Mendelssohn String Quartets: No 2 (opus 13); No 3 (opus 44 No 1); No 6 (opus 80)
TPT: 87’ 41” (2 CD)
reviewed by Neville Cohn
In a more enlightened world than existed when Fanny – sister to Felix Mendelssohn – lived her tragically brief life, she’d have had far greater recognition as a composer than was the case in the mid-19th century. Women most certainly didn’t get a fair deal in those days. Indeed, to get her work into the public domain, Felix published some of his sister’s songs under HIS name! Apparently, that was just about the only practical way to get the songs known to the wider community.
But Felix and Fanny were not only siblings and very fine musicians. They were good friends – and when Fanny died, too early, her brother’s grief was overwhelming. He poured his sorrow into the writing of his string quartet opus 80 in F minor, one of his darkest works. And the Artemis musicians home in unerringly on its mournful essence. Certainly, it comes across with electrifying intensity.
There is about the music a barely controlled anguish, a breast-beating sense of bereavement. And in the second movement, bows bite strings to produce a grainy-toned, throbbing quality that sounds entirely right. In the adagio which follows, the Artemis ensemble is no less persuasive in evoking moods of hopelessness and despair. I cannot imagine anyone failing to respond to this darkest of all Mendelssohn’s quartets which could be thought of as a requiem for Fanny.
From first note to last, the Artemis Quartet is entirely in sympathy with the work.

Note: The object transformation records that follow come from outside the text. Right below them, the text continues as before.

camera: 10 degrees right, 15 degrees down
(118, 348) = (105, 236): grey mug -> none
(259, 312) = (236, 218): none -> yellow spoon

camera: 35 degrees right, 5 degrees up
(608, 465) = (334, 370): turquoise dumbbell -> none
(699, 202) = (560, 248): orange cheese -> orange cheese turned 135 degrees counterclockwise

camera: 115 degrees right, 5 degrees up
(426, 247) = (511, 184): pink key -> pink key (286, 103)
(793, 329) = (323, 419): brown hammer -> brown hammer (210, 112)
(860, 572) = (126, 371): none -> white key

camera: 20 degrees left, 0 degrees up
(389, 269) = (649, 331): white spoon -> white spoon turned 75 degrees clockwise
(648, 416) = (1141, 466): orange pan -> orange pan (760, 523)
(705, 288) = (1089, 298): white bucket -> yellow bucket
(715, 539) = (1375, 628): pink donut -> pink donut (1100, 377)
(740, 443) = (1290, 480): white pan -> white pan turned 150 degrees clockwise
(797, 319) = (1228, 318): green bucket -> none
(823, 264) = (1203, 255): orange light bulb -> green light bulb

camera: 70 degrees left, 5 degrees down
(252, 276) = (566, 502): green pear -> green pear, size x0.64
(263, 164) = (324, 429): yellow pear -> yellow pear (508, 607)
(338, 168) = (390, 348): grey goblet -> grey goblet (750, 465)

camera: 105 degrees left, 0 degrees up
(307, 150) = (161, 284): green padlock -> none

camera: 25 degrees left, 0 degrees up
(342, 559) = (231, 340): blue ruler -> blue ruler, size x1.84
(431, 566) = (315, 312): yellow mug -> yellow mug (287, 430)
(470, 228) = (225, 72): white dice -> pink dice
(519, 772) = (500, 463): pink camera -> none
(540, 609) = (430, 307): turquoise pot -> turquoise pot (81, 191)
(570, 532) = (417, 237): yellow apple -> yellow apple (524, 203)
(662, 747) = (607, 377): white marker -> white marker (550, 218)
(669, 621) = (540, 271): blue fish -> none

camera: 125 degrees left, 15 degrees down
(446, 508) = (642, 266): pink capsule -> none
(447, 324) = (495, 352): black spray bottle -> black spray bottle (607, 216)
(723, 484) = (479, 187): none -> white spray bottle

Mendelssohn’s Quartet No 3 in D occupies a very different mood world, much of it bracingly buoyant and rhythmically emphatic, as refreshing in its idiosyncratic way as a cold shower on a hot day. How convincingly and confidently the Artemis players draw the listener into the composer’s vibrant teenage world. There’s a youthful audacity about the writing – and the Artemis musicians convey this with immense confidence and brio.